Ma c’è un qualità di presenza che dà senso profondo al suo “fare”… Negli ultimi anni della sua missione in Costa d’Avorio scrive: ”Al di là degli impegni pastorali cerco di essere una presenza disponibile, che ascolta, organizza, educa e forma. Una presenza che vuole essere segno di speranza. Dopo tanti anni trascorsi in Africa, rileggo oggi il percorso della mia vita missionaria e posso dire di essere stata pienamente felice e il Signore sa fino a che punto i fratelli e le sorelle incontrati mi abbiano evangelizzata e interpellata col loro stile di vita. Di tutto ciò sono grata a questo popolo e rendo grazie al Signore. La missione è dare e ricevere, e di questo sono sempre più convinta”.

Nel 2011 lascia definitivamente l’Africa. Sarà a Roma in casa Generalizia e poi ad Airuno fino al 2020 con vari servizi in comunità.

Dal 2020 era qui a Bardello, sempre disponibile al servizio, dalla portineria al refettorio…

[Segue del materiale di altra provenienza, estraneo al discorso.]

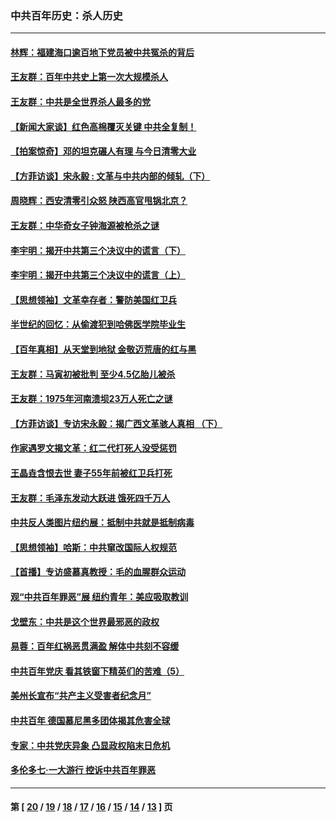 ### 中共百年历史：杀人历史
---
#### [林辉：福建海口逾百地下党员被中共冤杀的背后](../../pages/nf1176106/n13878946.md?12190430) 
#### [王友群：百年中共史上第一次大规模杀人](../../pages/nf1176106/n13863785.md?12190430) 
#### [王友群：中共是全世界杀人最多的党](../../pages/nf1176106/n13860689.md?12190430) 
#### [【新闻大家谈】红色高棉覆灭关键 中共全复制！](../../pages/nf1176106/n13850222.md?12190430) 
#### [【拍案惊奇】邓的坦克碾人有理 与今日清零大业](../../pages/nf1176106/n13729574.md?12190430) 
#### [【方菲访谈】宋永毅 : 文革与中共内部的倾轧（下）](../../pages/nf1176106/n13486836.md?12190430) 
#### [周晓辉：西安清零引众怒 陕西高官甩锅北京？](../../pages/nf1176106/n13484627.md?12190430) 
#### [王友群：中华奇女子钟海源被枪杀之谜](../../pages/nf1176106/n13430555.md?12190430) 
#### [李宇明：揭开中共第三个决议中的谎言（下）](../../pages/nf1176106/n13389389.md?12190430) 
#### [李宇明：揭开中共第三个决议中的谎言（上）](../../pages/nf1176106/n13388697.md?12190430) 
#### [【思想领袖】文革幸存者：警防美国红卫兵](../../pages/nf1176106/n13339289.md?12190430) 
#### [半世纪的回忆：从偷渡犯到哈佛医学院毕业生](../../pages/nf1176106/n13345328.md?12190430) 
#### [【百年真相】从天堂到地狱 金敬迈荒唐的红与黑](../../pages/nf1176106/n13336995.md?12190430) 
#### [王友群：马寅初被批判 至少4.5亿胎儿被杀](../../pages/nf1176106/n13260313.md?12190430) 
#### [王友群：1975年河南溃坝23万人死亡之谜](../../pages/nf1176106/n13231576.md?12190430) 
#### [【方菲访谈】专访宋永毅：揭广西文革骇人真相 （下）](../../pages/nf1176106/n13209074.md?12190430) 
#### [作家遇罗文揭文革：红二代打死人没受惩罚](../../pages/nf1176106/n13205254.md?12190430) 
#### [王晶垚含恨去世 妻子55年前被红卫兵打死](../../pages/nf1176106/n13203590.md?12190430) 
#### [王友群：毛泽东发动大跃进 饿死四千万人](../../pages/nf1176106/n13177158.md?12190430) 
#### [中共反人类图片纽约展：抵制中共就是抵制病毒](../../pages/nf1176106/n13115371.md?12190430) 
#### [【思想领袖】哈斯：中共窜改国际人权规范](../../pages/nf1176106/n13053647.md?12190430) 
#### [【首播】专访盛慕真教授：毛的血腥群众运动](../../pages/nf1176106/n13091782.md?12190430) 
#### [观“中共百年罪恶”展 纽约青年：美应吸取教训](../../pages/nf1176106/n13085246.md?12190430) 
#### [戈壁东：中共是这个世界最邪恶的政权](../../pages/nf1176106/n13085641.md?12190430) 
#### [易蓉：百年红祸恶贯满盈 解体中共刻不容缓](../../pages/nf1176106/n13084455.md?12190430) 
#### [中共百年党庆 看其铁窗下精英们的苦难（5）](../../pages/nf1176106/n13076766.md?12190430) 
#### [美州长宣布“共产主义受害者纪念月”](../../pages/nf1176106/n13074024.md?12190430) 
#### [中共百年 德国慕尼黑多团体揭其危害全球](../../pages/nf1176106/n13068873.md?12190430) 
#### [专家：中共党庆异象 凸显政权陷末日危机](../../pages/nf1176106/n13067084.md?12190430) 
#### [多伦多七·一大游行 控诉中共百年罪恶](../../pages/nf1176106/n13062043.md?12190430) 

---
#### 第 [ [20](./20.md?12190430) / [19](./19.md?12190430) / [18](./18.md?12190430) / [17](./17.md?12190430) / [16](./16.md?12190430) / [15](./15.md?12190430) / [14](./14.md?12190430) / [13](./13.md?12190430) ] 页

L’abbiamo persa in un mese. Proprio il mese scorso, al termine dei funerali di Sr. Luigina, parlavamo del mistero della morte, di questo ritorno a quella “casa” di cui abbiamo in cuore una profonda nostalgia, ma a cui, lo sappiamo, non è facile andare incontro. E questo incontro lei lo ha preparato in questa ultima settimana attraverso la semplicità e la docilità di una malata che non voleva disturbare, che era grata per le attenzioni, per la pazienza…

Allora vogliamo ringraziare il Signore per avercela data come sorella, facendo nostre le sue parole per la festa del suo 50° di vita religiosa: “Grazie al Signore per il suo amore, la sua fedeltà, per il dono della vocazione. Per quello che ha potuto fare in me e attraverso di me, malgrado la mia fragilità e povertà.

Ho potuto constatare la presenza del Signore ieri, oggi, e domani, ne sono sicura, sarà ancora là agli  appuntamenti quotidiani. Grazie Signore per la tua presenza amante nella mia vita! E vorrei dire con l’Apostolo Paolo: ‘So in chi ho messo la mia fiducia!’

Ringraziamo ancora il Signore per averci dato questa sorella: che possa gioire della pienezza della vita con Colui che l’ha amata da sempre.